EXERCISE DIRECTIONS
Reproduce all records word for word.

◇ ◇ ◇ ◇ ◇

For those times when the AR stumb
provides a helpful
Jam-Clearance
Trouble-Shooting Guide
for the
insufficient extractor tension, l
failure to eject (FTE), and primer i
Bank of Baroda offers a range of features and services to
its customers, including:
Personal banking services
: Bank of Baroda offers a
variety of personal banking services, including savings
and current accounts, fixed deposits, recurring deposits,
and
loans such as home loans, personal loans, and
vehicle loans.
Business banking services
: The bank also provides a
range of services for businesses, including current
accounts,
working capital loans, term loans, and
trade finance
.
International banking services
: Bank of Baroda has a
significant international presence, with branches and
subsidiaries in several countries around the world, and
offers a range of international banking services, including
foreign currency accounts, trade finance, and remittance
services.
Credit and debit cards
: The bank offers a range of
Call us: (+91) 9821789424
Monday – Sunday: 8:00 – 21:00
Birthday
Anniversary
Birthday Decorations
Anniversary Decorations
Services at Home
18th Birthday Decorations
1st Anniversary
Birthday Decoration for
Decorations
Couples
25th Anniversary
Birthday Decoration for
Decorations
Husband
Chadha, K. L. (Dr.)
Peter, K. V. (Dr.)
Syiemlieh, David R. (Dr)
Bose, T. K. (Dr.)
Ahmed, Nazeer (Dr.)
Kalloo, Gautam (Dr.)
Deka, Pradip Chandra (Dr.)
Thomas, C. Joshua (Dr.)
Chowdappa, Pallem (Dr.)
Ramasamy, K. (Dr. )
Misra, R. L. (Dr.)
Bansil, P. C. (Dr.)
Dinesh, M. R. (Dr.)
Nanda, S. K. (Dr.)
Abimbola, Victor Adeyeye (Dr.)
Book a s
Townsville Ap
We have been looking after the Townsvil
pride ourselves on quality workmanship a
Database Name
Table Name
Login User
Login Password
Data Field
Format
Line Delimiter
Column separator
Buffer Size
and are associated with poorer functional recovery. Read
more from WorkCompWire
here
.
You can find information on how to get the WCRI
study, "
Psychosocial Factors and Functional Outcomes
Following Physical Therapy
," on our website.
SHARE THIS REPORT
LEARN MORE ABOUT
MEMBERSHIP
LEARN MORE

◇ ◇ ◇ ◇ ◇

WRITTEN SOLUTION
For those times when the AR stumb
provides a helpful
Jam-Clearance
Trouble-Shooting Guide
for the
insufficient extractor tension, l
failure to eject (FTE), and primer i
Bank of Baroda offers a range of features and services to
its customers, including:
Personal banking services
: Bank of Baroda offers a
variety of personal banking services, including savings
and current accounts, fixed deposits, recurring deposits,
and
loans such as home loans, personal loans, and
vehicle loans.
Business banking services
: The bank also provides a
range of services for businesses, including current
accounts,
working capital loans, term loans, and
trade finance
.
International banking services
: Bank of Baroda has a
significant international presence, with branches and
subsidiaries in several countries around the world, and
offers a range of international banking services, including
foreign currency accounts, trade finance, and remittance
services.
Credit and debit cards
: The bank offers a range of
Call us: (+91) 9821789424
Monday – Sunday: 8:00 – 21:00
Birthday
Anniversary
Birthday Decorations
Anniversary Decorations
Services at Home
18th Birthday Decorations
1st Anniversary
Birthday Decoration for
Decorations
Couples
25th Anniversary
Birthday Decoration for
Decorations
Husband
Chadha, K. L. (Dr.)
Peter, K. V. (Dr.)
Syiemlieh, David R. (Dr)
Bose, T. K. (Dr.)
Ahmed, Nazeer (Dr.)
Kalloo, Gautam (Dr.)
Deka, Pradip Chandra (Dr.)
Thomas, C. Joshua (Dr.)
Chowdappa, Pallem (Dr.)
Ramasamy, K. (Dr. )
Misra, R. L. (Dr.)
Bansil, P. C. (Dr.)
Dinesh, M. R. (Dr.)
Nanda, S. K. (Dr.)
Abimbola, Victor Adeyeye (Dr.)
Book a s
Townsville Ap
We have been looking after the Townsvil
pride ourselves on quality workmanship a
Database Name
Table Name
Login User
Login Password
Data Field
Format
Line Delimiter
Column separator
Buffer Size
and are associated with poorer functional recovery. Read
more from WorkCompWire
here
.
You can find information on how to get the WCRI
study, "
Psychosocial Factors and Functional Outcomes
Following Physical Therapy
," on our website.
SHARE THIS REPORT
LEARN MORE ABOUT
MEMBERSHIP
LEARN MORE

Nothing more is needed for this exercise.